Dataset entries
------------------------------------

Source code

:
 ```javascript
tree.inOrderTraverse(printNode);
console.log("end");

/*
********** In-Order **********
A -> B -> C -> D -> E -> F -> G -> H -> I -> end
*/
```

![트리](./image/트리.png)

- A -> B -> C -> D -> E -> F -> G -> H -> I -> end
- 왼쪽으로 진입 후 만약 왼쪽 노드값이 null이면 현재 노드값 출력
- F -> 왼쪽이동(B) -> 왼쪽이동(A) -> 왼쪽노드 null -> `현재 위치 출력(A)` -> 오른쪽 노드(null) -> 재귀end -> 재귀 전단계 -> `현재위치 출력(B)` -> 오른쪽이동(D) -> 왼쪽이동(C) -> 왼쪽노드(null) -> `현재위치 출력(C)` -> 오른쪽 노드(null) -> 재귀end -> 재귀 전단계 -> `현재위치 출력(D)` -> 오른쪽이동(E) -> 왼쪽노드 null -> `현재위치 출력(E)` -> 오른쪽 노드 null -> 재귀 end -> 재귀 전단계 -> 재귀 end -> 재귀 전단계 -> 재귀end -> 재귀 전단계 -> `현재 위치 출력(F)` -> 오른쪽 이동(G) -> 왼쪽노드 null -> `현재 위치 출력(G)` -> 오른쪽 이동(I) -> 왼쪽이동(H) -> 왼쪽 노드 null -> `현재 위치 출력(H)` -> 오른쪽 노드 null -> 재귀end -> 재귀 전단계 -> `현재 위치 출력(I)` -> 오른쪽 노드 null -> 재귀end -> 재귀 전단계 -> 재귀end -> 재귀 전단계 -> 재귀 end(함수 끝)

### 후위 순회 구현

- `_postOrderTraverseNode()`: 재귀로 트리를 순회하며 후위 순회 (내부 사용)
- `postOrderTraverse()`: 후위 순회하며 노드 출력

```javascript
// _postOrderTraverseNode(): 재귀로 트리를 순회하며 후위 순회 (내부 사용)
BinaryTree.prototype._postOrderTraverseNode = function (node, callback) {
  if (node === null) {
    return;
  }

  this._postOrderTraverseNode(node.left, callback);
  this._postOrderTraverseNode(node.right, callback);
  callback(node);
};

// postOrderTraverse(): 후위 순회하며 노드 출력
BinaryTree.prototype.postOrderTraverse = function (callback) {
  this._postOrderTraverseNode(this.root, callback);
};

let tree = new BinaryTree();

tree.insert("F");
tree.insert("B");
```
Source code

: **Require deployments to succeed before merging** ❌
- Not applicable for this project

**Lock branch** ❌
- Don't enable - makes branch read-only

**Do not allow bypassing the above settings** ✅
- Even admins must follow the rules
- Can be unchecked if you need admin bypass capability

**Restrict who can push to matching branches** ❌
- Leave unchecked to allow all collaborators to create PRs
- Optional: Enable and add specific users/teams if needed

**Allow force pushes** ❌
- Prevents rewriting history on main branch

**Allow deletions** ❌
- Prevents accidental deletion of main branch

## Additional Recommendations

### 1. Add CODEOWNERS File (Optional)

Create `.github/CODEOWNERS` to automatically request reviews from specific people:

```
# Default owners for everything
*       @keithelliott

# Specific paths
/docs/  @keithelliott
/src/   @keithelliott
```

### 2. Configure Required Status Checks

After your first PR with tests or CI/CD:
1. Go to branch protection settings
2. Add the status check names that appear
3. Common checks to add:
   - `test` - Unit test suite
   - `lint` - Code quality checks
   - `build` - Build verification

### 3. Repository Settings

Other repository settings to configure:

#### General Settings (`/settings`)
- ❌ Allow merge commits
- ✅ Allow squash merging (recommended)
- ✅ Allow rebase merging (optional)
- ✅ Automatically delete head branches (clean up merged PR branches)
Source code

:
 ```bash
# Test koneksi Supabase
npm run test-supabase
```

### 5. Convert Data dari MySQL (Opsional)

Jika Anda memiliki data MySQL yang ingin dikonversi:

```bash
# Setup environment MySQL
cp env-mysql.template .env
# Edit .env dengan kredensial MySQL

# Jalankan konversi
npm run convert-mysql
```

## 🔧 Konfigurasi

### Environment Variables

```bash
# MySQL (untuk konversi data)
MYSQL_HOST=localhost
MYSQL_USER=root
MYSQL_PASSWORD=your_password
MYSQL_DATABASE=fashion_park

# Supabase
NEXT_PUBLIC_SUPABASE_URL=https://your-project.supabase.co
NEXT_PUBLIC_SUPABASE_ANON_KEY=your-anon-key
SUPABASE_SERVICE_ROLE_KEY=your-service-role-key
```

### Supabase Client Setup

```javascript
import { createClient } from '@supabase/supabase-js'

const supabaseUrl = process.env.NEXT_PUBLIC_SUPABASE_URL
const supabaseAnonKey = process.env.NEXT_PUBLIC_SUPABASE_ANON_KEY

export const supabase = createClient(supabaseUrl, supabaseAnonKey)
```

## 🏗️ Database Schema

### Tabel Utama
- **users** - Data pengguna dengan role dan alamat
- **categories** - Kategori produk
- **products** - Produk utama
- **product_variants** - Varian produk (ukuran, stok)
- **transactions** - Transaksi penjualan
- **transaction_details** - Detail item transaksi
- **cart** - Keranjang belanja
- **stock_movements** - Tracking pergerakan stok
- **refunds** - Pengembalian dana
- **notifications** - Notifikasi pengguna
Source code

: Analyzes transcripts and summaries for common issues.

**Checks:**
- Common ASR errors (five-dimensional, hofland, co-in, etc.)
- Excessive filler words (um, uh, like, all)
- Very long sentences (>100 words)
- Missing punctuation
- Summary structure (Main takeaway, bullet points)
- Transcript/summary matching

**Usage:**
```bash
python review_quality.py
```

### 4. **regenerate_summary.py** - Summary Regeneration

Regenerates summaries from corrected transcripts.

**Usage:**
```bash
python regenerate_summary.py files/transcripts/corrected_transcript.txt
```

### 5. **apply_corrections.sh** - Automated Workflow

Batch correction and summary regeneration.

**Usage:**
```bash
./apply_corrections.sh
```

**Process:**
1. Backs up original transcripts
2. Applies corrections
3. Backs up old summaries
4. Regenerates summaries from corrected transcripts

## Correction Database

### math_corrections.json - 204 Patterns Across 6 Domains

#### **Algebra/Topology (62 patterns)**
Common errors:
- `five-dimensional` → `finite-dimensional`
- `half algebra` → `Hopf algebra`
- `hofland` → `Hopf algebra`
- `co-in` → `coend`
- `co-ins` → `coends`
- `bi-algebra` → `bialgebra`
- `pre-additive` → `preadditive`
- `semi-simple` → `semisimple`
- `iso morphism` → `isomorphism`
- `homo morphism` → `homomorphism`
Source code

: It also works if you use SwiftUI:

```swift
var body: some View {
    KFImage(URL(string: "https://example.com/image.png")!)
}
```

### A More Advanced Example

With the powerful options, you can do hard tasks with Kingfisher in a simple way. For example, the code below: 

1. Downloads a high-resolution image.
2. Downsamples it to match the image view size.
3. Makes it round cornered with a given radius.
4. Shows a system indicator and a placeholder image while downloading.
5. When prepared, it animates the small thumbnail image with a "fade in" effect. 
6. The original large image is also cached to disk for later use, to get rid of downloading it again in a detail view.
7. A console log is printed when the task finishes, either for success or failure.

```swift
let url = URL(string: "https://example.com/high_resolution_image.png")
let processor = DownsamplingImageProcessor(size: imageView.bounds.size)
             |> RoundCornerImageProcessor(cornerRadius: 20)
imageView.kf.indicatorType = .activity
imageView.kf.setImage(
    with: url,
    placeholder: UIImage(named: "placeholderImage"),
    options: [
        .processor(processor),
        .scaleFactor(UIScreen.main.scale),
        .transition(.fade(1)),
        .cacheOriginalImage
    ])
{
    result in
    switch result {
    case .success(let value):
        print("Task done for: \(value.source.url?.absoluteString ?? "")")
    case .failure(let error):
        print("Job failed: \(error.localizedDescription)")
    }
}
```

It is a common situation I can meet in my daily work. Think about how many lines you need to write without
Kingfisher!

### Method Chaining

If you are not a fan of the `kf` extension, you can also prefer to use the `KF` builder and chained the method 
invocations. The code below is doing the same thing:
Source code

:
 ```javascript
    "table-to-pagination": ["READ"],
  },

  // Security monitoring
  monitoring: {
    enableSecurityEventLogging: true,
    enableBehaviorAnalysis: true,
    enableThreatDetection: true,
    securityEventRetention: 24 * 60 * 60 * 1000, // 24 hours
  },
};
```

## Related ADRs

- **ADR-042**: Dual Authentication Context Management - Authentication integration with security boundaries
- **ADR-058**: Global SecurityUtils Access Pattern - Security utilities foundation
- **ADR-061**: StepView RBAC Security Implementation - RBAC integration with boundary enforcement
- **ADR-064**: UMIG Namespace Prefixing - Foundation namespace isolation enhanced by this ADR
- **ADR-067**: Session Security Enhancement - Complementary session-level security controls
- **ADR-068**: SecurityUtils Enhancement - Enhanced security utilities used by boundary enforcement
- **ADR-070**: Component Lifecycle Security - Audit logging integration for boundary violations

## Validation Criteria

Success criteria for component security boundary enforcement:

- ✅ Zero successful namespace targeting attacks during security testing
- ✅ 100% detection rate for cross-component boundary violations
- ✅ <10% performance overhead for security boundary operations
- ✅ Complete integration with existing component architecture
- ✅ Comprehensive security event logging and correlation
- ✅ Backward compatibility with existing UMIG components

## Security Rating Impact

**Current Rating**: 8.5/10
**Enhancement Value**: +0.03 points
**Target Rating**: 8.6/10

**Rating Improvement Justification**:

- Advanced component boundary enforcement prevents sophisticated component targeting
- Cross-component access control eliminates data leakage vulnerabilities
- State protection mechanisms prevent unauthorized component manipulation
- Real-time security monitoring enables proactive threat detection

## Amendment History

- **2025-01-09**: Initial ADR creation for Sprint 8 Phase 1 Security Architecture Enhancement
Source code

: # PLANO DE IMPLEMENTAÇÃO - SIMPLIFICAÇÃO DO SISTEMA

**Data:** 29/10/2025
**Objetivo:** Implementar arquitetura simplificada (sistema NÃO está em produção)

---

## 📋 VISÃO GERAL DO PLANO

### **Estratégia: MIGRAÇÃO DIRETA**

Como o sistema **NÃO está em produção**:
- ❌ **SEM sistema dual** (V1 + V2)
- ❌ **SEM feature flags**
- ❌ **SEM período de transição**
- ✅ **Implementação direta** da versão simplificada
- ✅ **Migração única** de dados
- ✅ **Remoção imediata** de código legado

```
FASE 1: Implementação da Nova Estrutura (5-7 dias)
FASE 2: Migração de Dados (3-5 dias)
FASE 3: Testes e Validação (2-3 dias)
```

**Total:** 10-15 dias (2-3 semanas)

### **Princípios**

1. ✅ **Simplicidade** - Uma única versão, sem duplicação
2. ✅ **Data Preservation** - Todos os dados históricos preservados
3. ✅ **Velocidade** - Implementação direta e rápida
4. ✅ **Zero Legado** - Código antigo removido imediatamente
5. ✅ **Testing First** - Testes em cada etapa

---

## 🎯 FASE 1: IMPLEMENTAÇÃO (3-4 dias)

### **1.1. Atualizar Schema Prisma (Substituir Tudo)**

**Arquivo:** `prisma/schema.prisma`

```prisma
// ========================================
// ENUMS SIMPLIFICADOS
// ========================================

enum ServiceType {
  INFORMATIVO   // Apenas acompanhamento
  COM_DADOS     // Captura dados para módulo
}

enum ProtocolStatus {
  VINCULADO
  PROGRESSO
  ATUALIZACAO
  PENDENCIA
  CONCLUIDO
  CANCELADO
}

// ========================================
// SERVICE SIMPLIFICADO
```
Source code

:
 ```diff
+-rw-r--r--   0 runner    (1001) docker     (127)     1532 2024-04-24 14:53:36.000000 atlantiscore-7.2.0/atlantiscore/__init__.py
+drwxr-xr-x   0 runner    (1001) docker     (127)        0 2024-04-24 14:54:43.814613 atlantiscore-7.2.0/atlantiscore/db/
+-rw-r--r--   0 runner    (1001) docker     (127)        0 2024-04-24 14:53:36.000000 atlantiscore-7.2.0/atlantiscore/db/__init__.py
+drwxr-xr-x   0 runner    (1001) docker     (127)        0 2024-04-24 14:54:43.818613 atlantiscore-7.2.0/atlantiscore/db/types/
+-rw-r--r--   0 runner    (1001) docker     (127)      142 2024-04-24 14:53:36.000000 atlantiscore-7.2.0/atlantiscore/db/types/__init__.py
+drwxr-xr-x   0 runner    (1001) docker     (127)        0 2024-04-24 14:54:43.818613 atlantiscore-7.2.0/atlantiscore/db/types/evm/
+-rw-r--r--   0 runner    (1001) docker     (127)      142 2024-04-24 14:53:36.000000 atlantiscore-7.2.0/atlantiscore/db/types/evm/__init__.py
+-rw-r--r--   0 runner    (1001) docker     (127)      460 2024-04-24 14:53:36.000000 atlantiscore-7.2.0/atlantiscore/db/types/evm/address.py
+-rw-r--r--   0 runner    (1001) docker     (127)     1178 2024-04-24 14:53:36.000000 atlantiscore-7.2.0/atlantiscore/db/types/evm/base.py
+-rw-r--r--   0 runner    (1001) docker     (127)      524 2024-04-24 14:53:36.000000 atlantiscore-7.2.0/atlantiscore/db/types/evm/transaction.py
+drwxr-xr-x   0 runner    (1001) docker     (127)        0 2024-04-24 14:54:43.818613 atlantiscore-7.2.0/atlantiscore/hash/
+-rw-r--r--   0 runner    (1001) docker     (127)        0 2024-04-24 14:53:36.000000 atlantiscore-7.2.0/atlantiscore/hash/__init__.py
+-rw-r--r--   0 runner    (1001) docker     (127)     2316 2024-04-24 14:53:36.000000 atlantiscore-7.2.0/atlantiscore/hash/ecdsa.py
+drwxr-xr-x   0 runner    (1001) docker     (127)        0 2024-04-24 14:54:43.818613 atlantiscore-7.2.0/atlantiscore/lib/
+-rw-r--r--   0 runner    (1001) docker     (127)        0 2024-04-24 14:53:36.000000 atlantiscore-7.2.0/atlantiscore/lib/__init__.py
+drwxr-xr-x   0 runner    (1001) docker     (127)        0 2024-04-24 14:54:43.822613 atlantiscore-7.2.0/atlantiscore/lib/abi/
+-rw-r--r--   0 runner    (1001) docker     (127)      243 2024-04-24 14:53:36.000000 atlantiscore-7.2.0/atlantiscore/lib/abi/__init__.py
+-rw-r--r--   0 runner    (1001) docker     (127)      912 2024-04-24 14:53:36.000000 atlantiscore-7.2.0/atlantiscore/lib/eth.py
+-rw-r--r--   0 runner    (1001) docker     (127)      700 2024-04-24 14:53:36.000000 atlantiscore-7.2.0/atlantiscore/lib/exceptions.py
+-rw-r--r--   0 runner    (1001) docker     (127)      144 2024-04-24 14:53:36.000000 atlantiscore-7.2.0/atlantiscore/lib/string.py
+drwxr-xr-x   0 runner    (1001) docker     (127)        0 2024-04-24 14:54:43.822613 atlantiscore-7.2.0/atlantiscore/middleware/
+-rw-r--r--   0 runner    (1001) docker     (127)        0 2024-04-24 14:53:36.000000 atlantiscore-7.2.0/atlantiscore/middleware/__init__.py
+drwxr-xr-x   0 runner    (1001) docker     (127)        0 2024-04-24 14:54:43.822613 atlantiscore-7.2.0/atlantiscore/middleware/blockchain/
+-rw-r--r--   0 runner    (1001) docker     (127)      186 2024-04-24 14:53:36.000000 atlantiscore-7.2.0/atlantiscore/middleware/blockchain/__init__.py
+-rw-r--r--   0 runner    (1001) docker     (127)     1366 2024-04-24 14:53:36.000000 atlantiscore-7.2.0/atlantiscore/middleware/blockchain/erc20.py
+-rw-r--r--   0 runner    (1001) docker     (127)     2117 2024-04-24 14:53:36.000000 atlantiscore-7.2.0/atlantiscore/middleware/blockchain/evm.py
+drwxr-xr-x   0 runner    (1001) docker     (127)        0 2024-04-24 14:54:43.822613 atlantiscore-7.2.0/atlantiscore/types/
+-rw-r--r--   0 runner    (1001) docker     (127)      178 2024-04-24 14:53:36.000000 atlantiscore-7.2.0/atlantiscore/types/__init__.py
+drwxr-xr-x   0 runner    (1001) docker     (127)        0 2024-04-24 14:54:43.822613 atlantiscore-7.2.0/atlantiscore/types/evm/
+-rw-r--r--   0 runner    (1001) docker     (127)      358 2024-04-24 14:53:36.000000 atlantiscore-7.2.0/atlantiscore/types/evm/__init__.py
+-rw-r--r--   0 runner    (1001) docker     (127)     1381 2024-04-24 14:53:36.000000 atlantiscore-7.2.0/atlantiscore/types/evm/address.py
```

------------------------------------

* Work to be completed *
Copy out each line from the preceding entries that mentions the word "UMIG".

* Solved problem *
- **ADR-064**: UMIG Namespace Prefixing - Foundation namespace isolation enhanced by this ADR
- ✅ Backward compatibility with existing UMIG components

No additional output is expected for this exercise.